The survivors are also demanding to know what happened to the
millions of rupees worth of aid, in cash and kind, extended by
individuals, voluntary organizations and foreign governments.
Assistance missing
Standing outside the Mahakanda factory, Murali, a survivor commented
sardonically: "True, many people took care of us and helped, but in the
process, they also helped themselves." A principal of a local school was
more forthright when he likened what happened in Meeriyabedda to the
infamous `Helping Hambantota' case, alleging that many government
officials and politicians had misappropriated aid.
The landslide left 37 people dead, many of them documented as
missing, as the search was called off after the body of one child and
only body parts of five others were identified. The company that owns
the plantation, according to many survivors, has refused to pay the
`coffin money' of Rs. 2000 on the grounds that there were no funerals as
such.
Refusing to accept the company's attitude, Maha, in her 30s, said she
has filed a case with the Department of Labour, demanding 'coffin money'
from the company as well as a payment from a workers' welfare fund that
compensates in cases of the death of workers. As Guru, another survivor
noted angrily, the fund was created from the workers' contributions but
they were now being denied benefits. Maha said, even though
representatives of neither the company nor the committee overseeing the
welfare fund have not yet appeared before the labour inquiry, she would
not give up.
Corporate responsibility
More than a year after the landslide, Meeriyabedda also raises many
larger questions, including those related to corporate responsibility
and accountability of State and non-State agencies. More than anything
else, it underlines how for plantation communities in the up country
-historically disadvantaged by virtue of their ethno-national origins,
poverty and caste - development has unfolded largely as a sequel to a
disaster. Being part of an industry that accounts for such a significant
share of national exports and a central source of foreign exchange,
precious little had been done to change their status, among the poorest
communities in Sri Lanka.
In the face of the multiple crises, Jagan said giving their children
a good education was their best hope but saw no way of doing that in
Badulla. A local school principal noted that the region remains very
poorly served in terms of education infrastructure but also that few
students can afford to stay in school beyond O/ L.

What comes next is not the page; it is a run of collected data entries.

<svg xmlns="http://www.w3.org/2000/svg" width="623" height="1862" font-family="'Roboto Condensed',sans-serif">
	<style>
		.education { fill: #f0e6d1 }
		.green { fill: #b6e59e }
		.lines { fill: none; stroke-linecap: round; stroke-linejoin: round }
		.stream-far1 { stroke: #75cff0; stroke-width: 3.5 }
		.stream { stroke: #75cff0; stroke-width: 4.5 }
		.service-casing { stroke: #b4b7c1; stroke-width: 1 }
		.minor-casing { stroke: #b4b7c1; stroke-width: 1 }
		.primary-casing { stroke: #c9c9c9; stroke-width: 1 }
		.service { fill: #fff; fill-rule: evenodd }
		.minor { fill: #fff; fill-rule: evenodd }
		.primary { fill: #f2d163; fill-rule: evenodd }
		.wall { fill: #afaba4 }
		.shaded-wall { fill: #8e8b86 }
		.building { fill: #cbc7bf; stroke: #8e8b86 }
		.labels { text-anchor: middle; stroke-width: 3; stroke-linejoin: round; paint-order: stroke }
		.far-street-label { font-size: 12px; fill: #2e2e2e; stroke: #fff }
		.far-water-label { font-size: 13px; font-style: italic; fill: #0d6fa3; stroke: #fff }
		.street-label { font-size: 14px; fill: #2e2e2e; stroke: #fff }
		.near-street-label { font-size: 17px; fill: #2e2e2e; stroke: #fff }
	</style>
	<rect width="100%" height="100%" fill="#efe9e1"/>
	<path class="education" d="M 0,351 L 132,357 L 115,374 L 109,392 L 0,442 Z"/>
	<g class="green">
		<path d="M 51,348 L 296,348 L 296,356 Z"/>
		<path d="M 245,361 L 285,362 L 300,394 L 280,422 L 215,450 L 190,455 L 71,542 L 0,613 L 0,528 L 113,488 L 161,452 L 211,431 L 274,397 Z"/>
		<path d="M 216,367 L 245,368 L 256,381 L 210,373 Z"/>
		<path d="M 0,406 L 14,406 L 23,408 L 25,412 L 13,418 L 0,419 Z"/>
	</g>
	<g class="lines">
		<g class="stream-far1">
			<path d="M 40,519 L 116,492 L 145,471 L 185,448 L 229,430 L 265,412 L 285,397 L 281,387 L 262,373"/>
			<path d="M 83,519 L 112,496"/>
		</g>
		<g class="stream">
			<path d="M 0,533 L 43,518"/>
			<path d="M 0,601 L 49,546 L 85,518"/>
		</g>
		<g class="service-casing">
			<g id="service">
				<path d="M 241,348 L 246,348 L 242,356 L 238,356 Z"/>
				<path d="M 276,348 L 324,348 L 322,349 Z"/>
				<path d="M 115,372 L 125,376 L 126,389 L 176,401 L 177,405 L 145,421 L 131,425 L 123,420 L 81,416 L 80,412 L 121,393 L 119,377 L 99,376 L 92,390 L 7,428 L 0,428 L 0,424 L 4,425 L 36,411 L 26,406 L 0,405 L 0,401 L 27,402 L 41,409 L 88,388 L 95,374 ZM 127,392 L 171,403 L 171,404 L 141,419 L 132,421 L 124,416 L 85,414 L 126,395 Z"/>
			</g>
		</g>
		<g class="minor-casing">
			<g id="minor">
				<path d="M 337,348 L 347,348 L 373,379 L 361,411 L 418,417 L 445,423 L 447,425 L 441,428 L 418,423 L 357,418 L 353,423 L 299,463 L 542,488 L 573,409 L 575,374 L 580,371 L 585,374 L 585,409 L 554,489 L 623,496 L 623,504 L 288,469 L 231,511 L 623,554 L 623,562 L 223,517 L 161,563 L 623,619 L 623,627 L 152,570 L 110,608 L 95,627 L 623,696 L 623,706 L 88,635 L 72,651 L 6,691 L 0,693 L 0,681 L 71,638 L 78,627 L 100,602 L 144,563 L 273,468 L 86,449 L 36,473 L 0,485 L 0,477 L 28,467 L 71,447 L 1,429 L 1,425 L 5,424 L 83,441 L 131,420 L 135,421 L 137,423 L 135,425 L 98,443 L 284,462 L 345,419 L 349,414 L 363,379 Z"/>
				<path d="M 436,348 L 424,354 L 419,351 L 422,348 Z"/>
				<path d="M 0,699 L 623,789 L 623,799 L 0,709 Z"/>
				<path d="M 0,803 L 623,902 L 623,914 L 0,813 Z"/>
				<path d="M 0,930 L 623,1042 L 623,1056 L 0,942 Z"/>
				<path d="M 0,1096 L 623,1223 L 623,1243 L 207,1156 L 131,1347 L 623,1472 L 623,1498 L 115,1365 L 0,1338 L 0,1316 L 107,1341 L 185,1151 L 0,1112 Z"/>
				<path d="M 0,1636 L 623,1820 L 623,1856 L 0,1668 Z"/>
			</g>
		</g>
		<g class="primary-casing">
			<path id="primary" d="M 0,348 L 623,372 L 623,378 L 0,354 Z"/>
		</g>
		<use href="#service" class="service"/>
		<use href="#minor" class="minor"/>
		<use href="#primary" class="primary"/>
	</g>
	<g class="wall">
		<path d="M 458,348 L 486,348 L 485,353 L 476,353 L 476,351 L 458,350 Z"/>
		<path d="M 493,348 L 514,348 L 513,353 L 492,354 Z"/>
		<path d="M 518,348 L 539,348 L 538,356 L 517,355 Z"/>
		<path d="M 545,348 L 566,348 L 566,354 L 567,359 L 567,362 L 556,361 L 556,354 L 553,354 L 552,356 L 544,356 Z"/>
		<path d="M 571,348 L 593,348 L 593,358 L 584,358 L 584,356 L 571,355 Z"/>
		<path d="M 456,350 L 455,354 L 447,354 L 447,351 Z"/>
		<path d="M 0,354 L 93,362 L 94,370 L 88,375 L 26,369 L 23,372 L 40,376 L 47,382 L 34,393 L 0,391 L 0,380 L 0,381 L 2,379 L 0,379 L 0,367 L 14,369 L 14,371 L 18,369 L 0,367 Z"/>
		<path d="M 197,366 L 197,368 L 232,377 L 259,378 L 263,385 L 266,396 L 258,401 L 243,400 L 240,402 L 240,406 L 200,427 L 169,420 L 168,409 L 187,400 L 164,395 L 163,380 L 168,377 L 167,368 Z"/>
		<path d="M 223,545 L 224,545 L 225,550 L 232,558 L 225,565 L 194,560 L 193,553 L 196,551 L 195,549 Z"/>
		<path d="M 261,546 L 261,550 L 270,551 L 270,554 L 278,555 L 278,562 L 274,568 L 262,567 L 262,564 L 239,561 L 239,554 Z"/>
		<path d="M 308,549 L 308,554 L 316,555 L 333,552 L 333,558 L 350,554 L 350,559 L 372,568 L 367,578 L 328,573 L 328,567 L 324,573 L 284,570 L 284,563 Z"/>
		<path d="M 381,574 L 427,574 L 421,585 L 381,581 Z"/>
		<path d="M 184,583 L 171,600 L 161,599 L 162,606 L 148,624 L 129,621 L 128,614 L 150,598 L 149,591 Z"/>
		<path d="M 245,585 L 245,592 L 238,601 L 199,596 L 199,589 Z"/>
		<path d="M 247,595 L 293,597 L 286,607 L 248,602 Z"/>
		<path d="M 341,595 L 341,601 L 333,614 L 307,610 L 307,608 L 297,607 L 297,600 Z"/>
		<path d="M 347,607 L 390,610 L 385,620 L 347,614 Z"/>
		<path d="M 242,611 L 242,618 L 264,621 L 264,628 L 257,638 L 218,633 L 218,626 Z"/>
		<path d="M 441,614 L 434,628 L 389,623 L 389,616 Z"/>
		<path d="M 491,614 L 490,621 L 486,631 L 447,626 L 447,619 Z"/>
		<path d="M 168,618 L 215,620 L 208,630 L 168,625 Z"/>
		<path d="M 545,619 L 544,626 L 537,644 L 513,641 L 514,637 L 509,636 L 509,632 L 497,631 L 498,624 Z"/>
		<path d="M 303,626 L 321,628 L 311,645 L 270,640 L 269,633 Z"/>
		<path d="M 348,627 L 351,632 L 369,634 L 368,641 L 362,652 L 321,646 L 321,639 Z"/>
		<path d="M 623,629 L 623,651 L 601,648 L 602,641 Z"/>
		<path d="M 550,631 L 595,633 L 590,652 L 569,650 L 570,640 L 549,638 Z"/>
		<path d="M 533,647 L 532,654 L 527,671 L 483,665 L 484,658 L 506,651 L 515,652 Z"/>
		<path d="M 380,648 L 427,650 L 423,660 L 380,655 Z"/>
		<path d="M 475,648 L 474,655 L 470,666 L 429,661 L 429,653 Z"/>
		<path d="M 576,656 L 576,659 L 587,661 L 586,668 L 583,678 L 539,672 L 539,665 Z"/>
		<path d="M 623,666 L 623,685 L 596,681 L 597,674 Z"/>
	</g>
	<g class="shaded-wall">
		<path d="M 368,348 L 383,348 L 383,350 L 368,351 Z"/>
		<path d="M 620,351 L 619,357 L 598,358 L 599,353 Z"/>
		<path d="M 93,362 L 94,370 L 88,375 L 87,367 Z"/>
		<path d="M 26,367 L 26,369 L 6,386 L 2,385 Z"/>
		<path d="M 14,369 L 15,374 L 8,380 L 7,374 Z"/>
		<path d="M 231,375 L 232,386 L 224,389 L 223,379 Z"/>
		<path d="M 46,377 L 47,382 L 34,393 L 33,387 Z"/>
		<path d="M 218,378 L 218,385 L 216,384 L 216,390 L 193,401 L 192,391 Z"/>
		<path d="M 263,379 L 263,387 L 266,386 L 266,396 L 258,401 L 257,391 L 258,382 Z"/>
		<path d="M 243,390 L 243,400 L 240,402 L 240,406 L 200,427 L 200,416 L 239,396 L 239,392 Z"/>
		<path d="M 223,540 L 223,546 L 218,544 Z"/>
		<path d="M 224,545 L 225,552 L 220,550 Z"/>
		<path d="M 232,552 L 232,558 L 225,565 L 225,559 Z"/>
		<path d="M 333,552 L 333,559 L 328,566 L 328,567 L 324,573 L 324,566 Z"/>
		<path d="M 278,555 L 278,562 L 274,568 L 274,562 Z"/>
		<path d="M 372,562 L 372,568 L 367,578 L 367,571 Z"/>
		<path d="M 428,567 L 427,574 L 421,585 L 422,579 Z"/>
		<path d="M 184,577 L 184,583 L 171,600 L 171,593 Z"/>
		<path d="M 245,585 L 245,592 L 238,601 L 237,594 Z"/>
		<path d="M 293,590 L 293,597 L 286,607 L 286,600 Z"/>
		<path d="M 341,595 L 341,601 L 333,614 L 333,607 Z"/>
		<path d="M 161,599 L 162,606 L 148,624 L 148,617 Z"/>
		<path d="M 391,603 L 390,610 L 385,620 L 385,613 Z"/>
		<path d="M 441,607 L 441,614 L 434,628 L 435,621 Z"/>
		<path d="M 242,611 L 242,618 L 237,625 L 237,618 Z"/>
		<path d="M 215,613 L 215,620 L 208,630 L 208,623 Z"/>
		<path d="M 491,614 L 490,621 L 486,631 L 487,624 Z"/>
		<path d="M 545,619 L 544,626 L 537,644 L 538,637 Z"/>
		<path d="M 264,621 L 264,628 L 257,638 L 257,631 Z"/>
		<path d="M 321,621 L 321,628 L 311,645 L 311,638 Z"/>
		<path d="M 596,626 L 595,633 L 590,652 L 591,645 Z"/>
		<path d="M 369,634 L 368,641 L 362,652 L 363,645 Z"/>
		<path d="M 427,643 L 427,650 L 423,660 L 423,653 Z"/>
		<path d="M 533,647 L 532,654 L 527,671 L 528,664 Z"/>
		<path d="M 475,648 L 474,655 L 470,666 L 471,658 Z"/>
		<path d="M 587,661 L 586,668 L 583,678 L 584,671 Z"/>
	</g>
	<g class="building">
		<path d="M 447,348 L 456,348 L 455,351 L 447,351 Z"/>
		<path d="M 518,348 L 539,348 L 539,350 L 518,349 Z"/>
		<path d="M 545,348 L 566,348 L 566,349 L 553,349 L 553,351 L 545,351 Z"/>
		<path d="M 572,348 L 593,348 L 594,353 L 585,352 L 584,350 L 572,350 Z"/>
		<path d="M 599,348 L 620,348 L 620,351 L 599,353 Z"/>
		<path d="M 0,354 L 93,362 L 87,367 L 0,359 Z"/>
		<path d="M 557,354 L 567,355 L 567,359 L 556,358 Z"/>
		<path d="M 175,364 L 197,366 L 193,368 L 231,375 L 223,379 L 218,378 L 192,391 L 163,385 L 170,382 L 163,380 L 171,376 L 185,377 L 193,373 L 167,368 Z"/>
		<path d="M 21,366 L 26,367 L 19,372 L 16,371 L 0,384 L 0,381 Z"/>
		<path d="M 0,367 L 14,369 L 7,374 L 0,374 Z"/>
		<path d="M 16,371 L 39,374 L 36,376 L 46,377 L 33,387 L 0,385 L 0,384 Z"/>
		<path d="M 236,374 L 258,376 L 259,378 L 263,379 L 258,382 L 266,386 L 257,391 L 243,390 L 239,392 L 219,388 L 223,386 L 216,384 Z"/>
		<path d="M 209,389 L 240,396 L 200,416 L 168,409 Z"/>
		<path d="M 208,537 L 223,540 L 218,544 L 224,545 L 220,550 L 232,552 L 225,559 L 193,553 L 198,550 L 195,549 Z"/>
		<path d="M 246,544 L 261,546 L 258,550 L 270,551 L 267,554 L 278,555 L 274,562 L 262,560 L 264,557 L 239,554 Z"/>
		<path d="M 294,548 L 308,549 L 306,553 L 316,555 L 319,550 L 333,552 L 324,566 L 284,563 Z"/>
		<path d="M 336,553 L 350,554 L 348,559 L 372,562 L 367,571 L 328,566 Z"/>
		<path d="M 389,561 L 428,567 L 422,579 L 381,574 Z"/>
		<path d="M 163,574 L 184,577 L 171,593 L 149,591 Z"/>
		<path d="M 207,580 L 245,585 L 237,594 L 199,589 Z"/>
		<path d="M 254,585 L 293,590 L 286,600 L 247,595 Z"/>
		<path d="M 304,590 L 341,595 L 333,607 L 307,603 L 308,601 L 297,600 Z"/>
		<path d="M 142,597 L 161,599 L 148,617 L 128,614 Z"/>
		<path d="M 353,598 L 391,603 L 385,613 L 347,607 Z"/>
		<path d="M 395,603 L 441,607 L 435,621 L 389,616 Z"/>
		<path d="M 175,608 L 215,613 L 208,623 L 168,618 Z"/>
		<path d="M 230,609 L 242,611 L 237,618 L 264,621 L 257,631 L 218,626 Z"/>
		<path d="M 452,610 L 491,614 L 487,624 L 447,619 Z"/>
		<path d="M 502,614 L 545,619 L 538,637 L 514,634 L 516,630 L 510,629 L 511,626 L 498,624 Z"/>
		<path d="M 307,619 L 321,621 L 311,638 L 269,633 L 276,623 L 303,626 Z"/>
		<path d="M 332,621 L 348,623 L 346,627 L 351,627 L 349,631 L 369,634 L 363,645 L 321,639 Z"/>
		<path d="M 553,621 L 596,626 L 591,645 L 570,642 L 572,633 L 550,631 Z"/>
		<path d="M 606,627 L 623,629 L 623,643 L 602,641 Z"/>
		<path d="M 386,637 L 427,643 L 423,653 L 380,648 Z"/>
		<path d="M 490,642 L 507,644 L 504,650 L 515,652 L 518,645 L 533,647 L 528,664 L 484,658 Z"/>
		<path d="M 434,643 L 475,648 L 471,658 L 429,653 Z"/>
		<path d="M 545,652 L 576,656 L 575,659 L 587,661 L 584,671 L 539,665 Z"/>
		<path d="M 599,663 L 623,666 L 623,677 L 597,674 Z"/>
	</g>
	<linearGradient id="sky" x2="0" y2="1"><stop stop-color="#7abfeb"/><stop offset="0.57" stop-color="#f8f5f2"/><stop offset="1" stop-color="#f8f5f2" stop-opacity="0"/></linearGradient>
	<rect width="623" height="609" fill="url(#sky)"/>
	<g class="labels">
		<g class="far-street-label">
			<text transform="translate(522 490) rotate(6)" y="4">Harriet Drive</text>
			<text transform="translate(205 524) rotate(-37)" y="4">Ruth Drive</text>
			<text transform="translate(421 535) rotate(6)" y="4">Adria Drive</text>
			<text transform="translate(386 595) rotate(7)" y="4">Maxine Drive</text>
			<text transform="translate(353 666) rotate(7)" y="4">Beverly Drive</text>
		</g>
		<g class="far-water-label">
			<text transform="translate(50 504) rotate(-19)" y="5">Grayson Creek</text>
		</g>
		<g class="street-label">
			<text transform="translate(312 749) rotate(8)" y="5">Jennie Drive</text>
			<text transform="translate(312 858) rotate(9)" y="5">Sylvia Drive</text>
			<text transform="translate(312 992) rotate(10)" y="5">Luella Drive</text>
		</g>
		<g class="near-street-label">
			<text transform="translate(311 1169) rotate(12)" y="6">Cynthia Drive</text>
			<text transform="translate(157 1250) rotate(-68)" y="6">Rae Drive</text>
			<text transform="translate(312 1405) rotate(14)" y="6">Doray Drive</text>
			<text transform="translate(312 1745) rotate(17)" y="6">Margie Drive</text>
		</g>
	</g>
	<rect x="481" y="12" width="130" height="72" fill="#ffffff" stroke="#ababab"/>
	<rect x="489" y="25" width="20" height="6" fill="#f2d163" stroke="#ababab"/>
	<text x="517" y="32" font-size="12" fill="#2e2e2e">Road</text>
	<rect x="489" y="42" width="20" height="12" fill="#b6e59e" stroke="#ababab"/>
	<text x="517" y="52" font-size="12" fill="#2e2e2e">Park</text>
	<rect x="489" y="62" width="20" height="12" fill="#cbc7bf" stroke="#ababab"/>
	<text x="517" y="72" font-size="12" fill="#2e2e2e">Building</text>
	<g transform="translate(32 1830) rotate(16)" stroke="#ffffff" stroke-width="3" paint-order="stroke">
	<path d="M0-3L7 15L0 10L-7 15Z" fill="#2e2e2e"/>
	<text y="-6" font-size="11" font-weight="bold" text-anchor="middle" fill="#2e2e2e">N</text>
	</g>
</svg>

Thus, a combination of systemic exclusion and cascading
inter-generational disadvantage further marginalise a community long in
the grip of an extractive company-state and a parochial patronage-based
trade union politics.
Yet, as Murali asserted: "We are not going to just sit here and
wait." The collective spirit to fight for their rights and the
individual determination of people like Maha may offer the best hope yet
for the Merriyabedda survivors.
(All names have been changed to protect identities.)
About the author:
Vijay K Nagaraj is a member of the Collective for Economic
Democratisation and works with the Centre for Poverty Analysis (CEPA).